Stahlindustrie: Wie aus Abfall neue Rohstoffe werden
Traditionelle Hochöfen werden zunehmend durch Elektröfen ersetzt. Das führt dazu, dass Hochofen-Schlacke als Rohstoff für die Zementproduktion knapp wird. Ein Forschungsprojekt will deshalb Reststoffe von Elektroöfen ebenfalls weiterverwertbar machen.
Chemische Unterschiede
Die Schlacke aus klassischen Hochöfen wird für die Produktion von Hüttensand eingesetzt, der wiederum für Zement und andere Bindemittel verwendet wird. Das Problem bei Schlacke von Elektroöfen ist, dass sie sich chemisch sehr stark von der Schlacke aus klassischen Hochöfen unterscheidet.
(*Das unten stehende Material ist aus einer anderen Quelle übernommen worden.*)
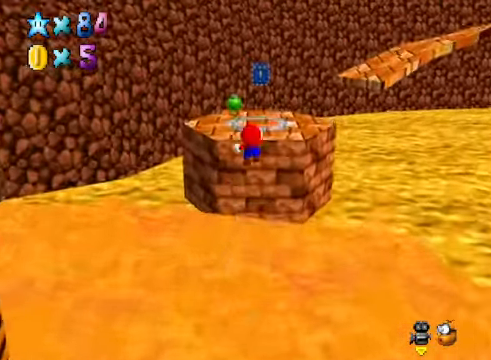
Gameplay with a controller (Xbox layout); each line is a JSON object with the inputs held at the frame after it. "events" lists button and stick changes between this image and that frame as [ms after this image, input, new state], when the widget could be followed in between.
{"buttons": [], "left_stick": "down", "right_stick": "right", "events": [[267, "left_stick", "center"], [368, "left_stick", "down"], [435, "right_stick", "right"]]}
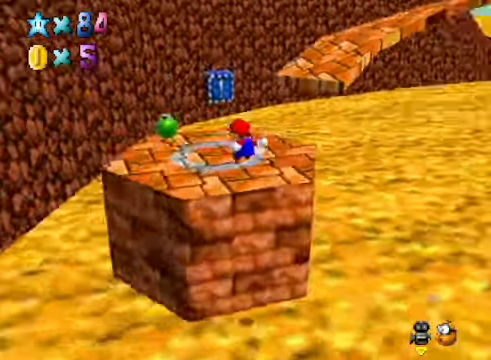
{"buttons": ["A", "L2"], "left_stick": "up", "right_stick": "center", "events": [[100, "left_stick", "center"], [133, "right_stick", "center"], [334, "left_stick", "up"], [400, "A", "down"], [501, "L2", "down"]]}
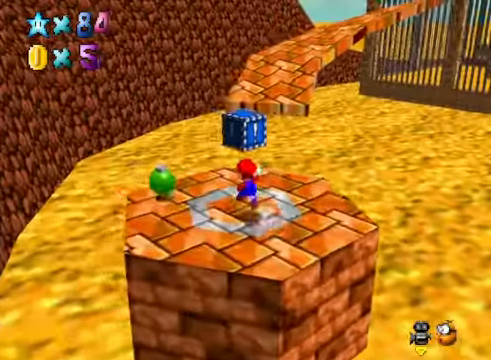
{"buttons": [], "left_stick": "center", "right_stick": "center", "events": [[33, "A", "up"], [33, "left_stick", "center"], [200, "right_stick", "down-right"], [233, "L2", "up"], [367, "right_stick", "center"]]}
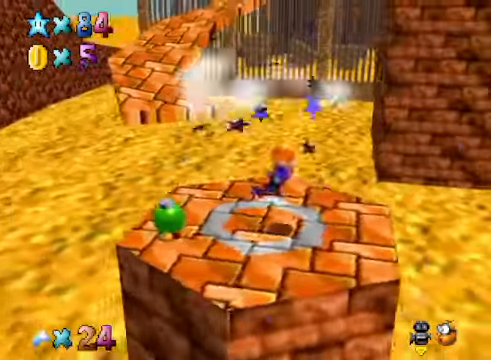
{"buttons": [], "left_stick": "up-left", "right_stick": "center", "events": [[100, "left_stick", "up-left"]]}
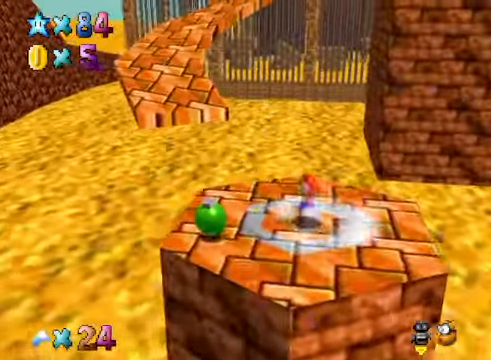
{"buttons": ["A", "L2"], "left_stick": "up-left", "right_stick": "center", "events": [[368, "L2", "down"], [401, "A", "down"]]}
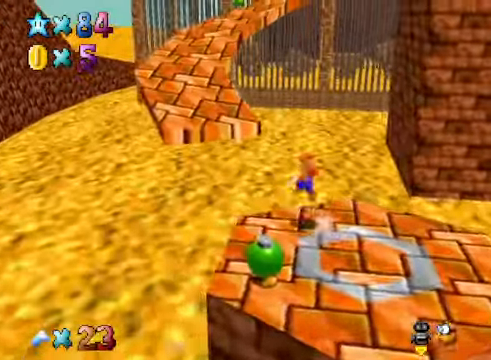
{"buttons": [], "left_stick": "up-left", "right_stick": "center", "events": [[67, "A", "up"], [67, "L2", "up"]]}
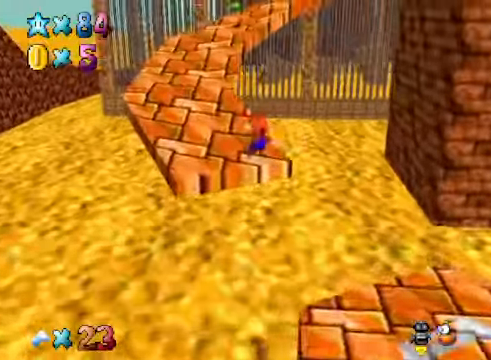
{"buttons": [], "left_stick": "up-left", "right_stick": "center", "events": []}
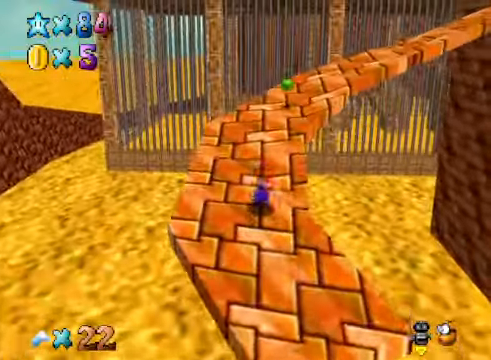
{"buttons": [], "left_stick": "up-left", "right_stick": "center", "events": [[67, "right_stick", "down-right"], [268, "right_stick", "center"]]}
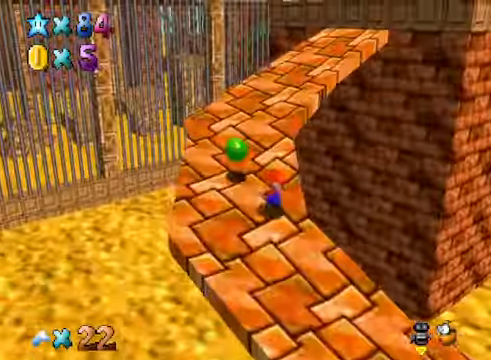
{"buttons": [], "left_stick": "up-left", "right_stick": "down-right", "events": [[401, "right_stick", "down-right"]]}
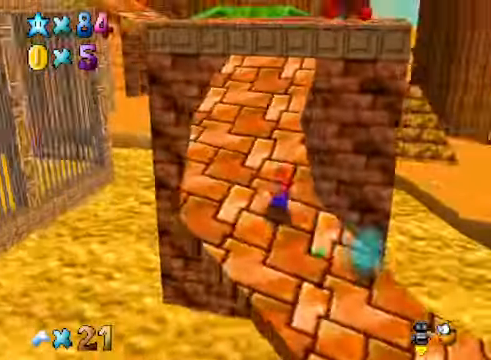
{"buttons": [], "left_stick": "up-left", "right_stick": "center", "events": [[34, "right_stick", "center"], [268, "A", "down"], [368, "A", "up"]]}
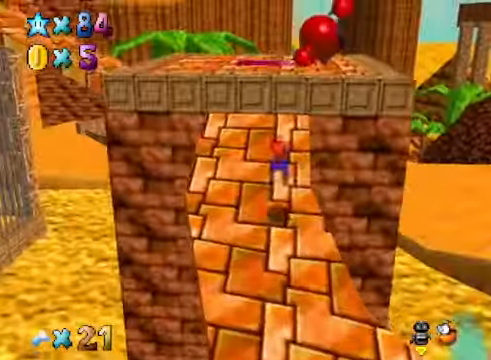
{"buttons": ["A"], "left_stick": "up-left", "right_stick": "center", "events": [[267, "A", "down"]]}
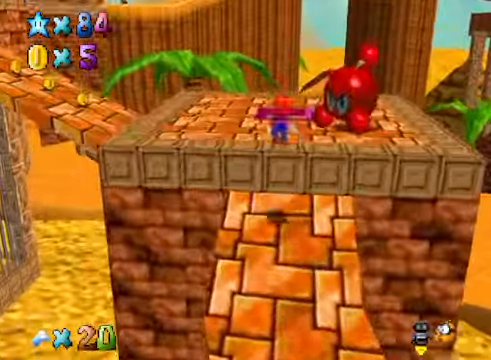
{"buttons": [], "left_stick": "up", "right_stick": "center", "events": [[167, "A", "up"], [334, "right_stick", "down-left"], [400, "left_stick", "up"], [400, "right_stick", "center"]]}
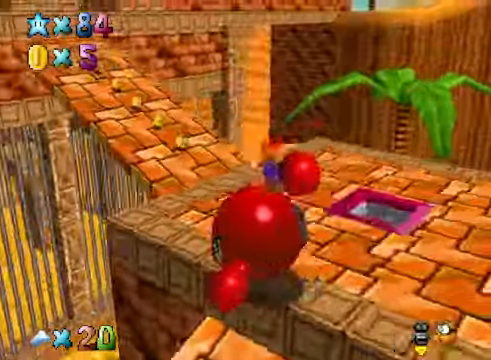
{"buttons": ["A", "L2"], "left_stick": "up-left", "right_stick": "center", "events": [[33, "right_stick", "down-left"], [133, "right_stick", "center"], [400, "L2", "down"], [434, "left_stick", "up-left"], [467, "A", "down"]]}
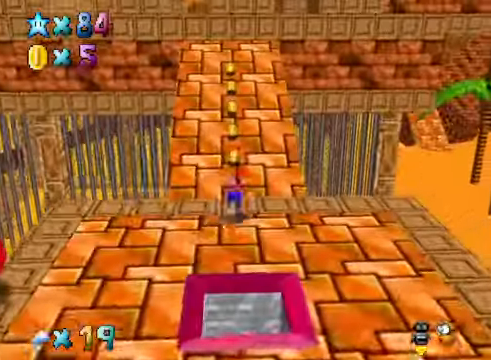
{"buttons": [], "left_stick": "up-left", "right_stick": "center", "events": [[66, "A", "up"], [133, "L2", "up"]]}
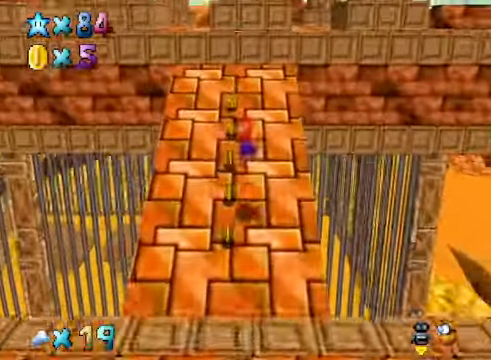
{"buttons": [], "left_stick": "up", "right_stick": "center", "events": [[267, "right_stick", "down-left"], [367, "left_stick", "up"], [401, "right_stick", "center"]]}
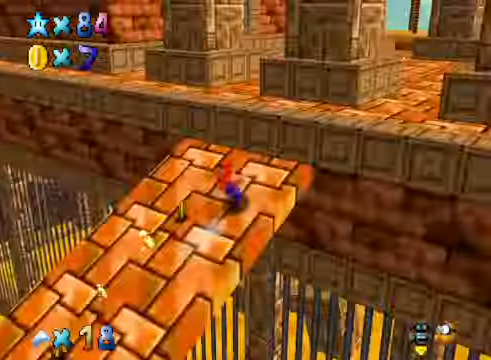
{"buttons": [], "left_stick": "up-right", "right_stick": "center", "events": [[100, "A", "down"], [301, "A", "up"], [367, "left_stick", "up-right"]]}
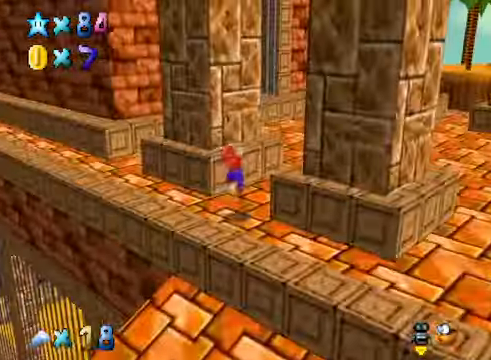
{"buttons": [], "left_stick": "up-right", "right_stick": "down-left", "events": [[501, "right_stick", "down-left"]]}
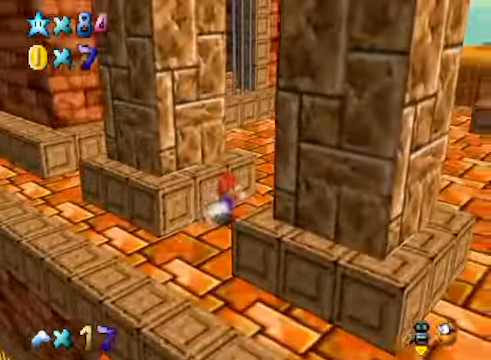
{"buttons": [], "left_stick": "up-right", "right_stick": "center", "events": [[134, "right_stick", "center"]]}
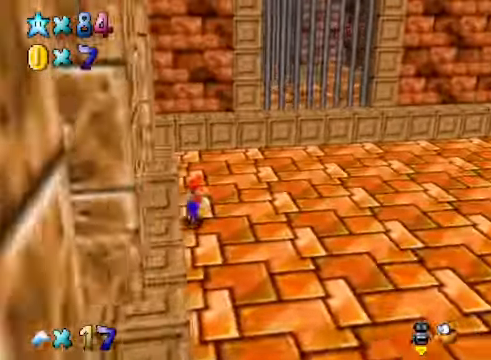
{"buttons": [], "left_stick": "up-right", "right_stick": "center", "events": [[234, "L2", "down"], [267, "A", "down"], [401, "A", "up"], [434, "L2", "up"]]}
Dadurch können die Reststoffe von Elektroöfen aktuell nicht so für andere Industrien weiterverwendet werden, wie es mit Hochofen-Reststoffen der Fall ist.
Genau hier setzt das Forschungsprojekt "RecoverMetBinder" an, dass von der TU Graz und der Montanuniversität Leoben betrieben wird.
Das Forschungsprojekt soll dazu beitragen, die sehr energie- und CO2-intensive Eisen- und Stahlindustrie nachhaltiger zu machen und den Weg zu einer effizienten Kreislaufwirtschaft zu ebnen.
Dekarbonisierung mit Reststoffen
Wenn Reststoffe von Elektroöfen richtig mit Stoffen aus anderen Industrien weiterverwendet werden, dann können dadurch Metalle wie Eisen, Chrom und Mangan zurückgewonnen werden. Außerdem können CO2-arme Bindemittelkomponenten produziert werden, was wiederum einen Beitrag zur Erreichung der Klimaneutralität leistet.
"Elektroofen-Schlacke kann als Bindemittelbestandteil für die Baustoffindustrie aufbereitet werden."
In der Eisen- und Stahlindustrie fallen jährlich tausende Tonnen an Reststoffen an. Durch Projekte wie "RecoverMetBinder" werden diese Stoffe von Abfall zu Rohstoff für die Produktion anderer Produkte, wodurch die Umwelt geschont und industrielle Wirtschaftszweige klimafreundlicher werden.